### YOUR GOAL
Which lines of the records contain the word "conda"? Copy each one.

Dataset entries
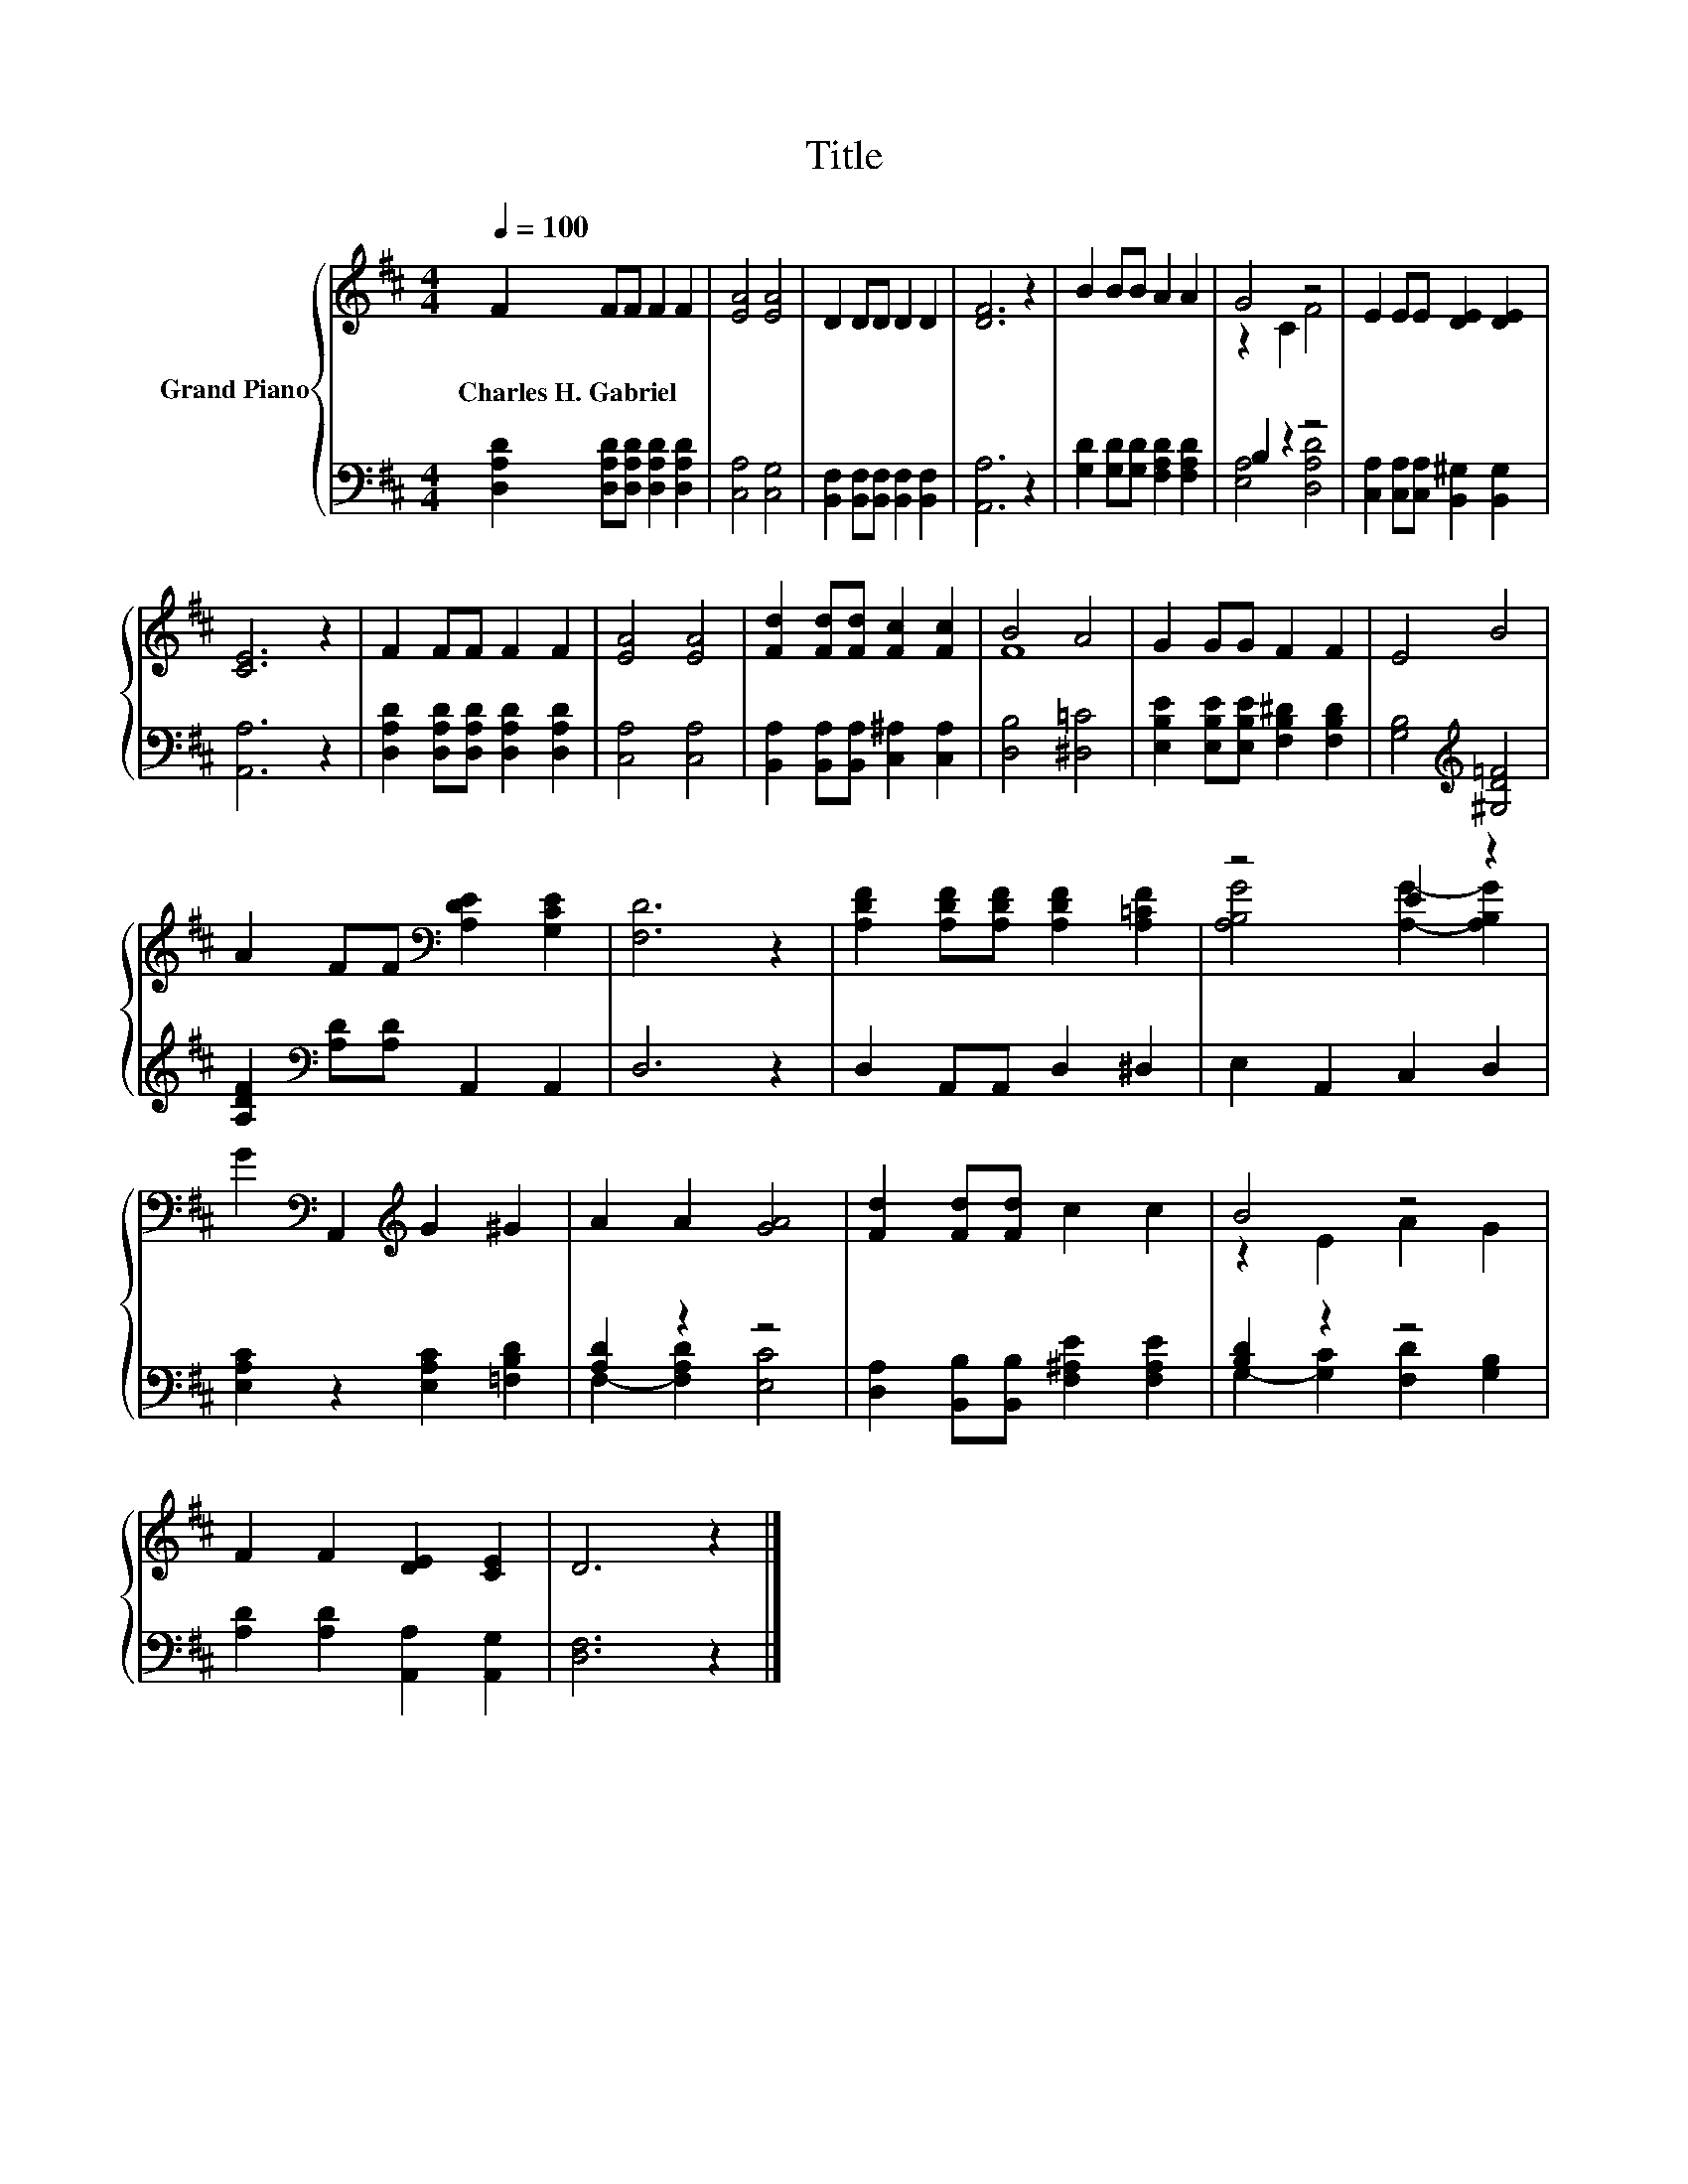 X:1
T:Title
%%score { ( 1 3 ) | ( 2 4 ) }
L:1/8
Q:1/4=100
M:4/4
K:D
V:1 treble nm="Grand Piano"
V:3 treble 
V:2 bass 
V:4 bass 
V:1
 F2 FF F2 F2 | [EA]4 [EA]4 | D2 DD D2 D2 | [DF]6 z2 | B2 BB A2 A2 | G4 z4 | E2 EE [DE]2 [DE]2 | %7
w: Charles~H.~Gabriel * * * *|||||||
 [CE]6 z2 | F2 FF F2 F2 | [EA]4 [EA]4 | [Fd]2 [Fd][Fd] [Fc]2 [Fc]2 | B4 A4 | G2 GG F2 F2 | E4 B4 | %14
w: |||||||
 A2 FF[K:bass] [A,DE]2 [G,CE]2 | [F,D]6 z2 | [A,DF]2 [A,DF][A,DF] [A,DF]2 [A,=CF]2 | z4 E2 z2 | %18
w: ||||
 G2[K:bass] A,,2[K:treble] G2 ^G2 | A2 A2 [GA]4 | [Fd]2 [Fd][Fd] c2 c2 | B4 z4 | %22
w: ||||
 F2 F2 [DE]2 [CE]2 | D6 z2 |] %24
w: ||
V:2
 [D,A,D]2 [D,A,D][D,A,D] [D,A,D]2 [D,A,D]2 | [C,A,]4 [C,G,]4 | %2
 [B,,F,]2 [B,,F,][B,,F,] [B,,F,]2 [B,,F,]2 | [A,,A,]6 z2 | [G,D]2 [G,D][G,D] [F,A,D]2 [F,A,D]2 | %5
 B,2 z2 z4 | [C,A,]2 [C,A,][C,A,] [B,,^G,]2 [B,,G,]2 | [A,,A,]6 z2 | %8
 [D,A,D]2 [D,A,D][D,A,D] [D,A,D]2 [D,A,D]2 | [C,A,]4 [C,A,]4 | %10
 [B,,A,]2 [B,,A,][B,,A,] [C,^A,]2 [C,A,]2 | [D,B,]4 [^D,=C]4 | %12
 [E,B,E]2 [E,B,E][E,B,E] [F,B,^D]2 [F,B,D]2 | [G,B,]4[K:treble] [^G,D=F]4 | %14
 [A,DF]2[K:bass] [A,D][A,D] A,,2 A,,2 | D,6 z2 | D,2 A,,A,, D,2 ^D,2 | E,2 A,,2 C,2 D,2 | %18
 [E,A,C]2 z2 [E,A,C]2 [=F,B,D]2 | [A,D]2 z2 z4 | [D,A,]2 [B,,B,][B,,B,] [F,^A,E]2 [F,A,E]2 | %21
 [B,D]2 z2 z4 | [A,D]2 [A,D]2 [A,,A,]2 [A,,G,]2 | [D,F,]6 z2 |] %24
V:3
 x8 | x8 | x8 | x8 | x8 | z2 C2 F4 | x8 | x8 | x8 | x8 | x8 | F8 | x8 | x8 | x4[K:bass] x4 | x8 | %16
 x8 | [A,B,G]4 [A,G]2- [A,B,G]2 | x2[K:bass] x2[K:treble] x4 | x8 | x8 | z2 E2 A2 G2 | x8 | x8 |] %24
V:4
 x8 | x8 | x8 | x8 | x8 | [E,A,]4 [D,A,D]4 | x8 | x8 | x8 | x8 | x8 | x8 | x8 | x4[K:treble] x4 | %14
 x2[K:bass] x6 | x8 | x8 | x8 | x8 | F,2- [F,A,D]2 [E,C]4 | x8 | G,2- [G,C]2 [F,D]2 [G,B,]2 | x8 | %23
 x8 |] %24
==
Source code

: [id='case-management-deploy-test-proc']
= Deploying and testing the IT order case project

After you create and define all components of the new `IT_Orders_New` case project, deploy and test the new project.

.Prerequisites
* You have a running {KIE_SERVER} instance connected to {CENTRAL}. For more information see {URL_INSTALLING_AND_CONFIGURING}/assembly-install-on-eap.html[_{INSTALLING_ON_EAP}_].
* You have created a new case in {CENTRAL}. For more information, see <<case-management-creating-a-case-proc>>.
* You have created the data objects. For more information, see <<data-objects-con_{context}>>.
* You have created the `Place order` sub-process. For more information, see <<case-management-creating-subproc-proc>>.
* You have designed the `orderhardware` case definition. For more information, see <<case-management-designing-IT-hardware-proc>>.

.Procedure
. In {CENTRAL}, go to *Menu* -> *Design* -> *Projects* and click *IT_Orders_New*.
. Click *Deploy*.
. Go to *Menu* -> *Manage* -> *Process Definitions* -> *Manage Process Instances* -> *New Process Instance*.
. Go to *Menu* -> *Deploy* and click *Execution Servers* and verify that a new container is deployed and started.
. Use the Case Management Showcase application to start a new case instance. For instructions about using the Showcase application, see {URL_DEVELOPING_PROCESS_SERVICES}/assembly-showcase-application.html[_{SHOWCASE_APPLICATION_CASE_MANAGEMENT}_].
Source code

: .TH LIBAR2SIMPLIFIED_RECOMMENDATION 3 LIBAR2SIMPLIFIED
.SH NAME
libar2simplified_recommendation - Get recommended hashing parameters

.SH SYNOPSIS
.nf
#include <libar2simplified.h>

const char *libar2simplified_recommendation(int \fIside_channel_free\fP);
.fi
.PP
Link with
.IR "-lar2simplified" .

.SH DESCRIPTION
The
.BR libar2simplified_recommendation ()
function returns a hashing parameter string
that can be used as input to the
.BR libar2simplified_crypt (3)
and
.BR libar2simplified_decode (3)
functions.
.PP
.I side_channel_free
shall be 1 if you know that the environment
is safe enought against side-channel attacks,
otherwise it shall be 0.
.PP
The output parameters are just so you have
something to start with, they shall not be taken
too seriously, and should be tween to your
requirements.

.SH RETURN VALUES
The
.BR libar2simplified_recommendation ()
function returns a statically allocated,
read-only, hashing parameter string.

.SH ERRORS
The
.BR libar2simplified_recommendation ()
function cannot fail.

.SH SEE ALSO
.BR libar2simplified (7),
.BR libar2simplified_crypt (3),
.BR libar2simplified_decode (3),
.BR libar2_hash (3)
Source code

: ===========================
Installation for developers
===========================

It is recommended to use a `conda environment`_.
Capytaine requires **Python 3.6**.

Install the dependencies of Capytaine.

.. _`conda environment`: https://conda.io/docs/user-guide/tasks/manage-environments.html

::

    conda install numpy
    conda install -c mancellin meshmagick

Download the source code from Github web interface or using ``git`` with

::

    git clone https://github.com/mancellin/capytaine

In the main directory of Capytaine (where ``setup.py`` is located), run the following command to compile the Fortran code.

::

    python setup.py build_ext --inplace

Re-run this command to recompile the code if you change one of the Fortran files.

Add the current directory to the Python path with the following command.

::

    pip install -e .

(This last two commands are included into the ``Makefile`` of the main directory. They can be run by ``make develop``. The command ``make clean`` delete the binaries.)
...
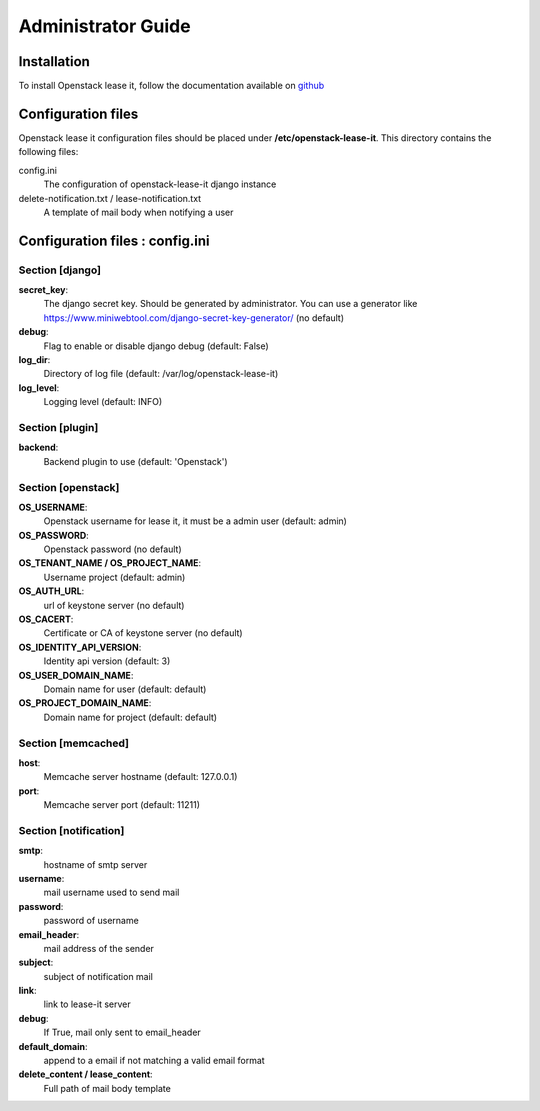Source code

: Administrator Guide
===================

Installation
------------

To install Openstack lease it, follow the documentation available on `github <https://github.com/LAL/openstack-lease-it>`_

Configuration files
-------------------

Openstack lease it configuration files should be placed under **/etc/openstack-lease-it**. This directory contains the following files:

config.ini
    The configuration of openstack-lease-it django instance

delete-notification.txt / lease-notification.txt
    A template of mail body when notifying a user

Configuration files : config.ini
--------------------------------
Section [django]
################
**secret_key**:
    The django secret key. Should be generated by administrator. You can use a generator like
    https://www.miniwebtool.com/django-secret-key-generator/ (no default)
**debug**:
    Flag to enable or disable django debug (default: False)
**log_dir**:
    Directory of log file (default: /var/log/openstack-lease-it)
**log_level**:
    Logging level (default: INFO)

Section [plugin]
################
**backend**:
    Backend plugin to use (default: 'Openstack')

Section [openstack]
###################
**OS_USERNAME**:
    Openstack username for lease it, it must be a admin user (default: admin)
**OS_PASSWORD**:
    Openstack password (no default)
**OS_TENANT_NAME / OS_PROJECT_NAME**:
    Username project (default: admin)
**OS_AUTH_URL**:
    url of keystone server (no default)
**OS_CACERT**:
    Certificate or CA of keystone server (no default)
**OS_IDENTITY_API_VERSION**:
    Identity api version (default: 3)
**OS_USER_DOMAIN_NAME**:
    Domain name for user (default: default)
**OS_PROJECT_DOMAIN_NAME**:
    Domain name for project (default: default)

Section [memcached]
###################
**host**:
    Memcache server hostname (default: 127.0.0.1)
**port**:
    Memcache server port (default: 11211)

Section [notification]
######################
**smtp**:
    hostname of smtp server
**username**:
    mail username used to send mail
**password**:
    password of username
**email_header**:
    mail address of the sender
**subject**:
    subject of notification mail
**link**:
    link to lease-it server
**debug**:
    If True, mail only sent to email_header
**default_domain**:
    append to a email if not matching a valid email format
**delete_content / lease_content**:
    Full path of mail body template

### TASK ANSWER
It is recommended to use a `conda environment`_.
.. _`conda environment`: https://conda.io/docs/user-guide/tasks/manage-environments.html
    conda install numpy
    conda install -c mancellin meshmagick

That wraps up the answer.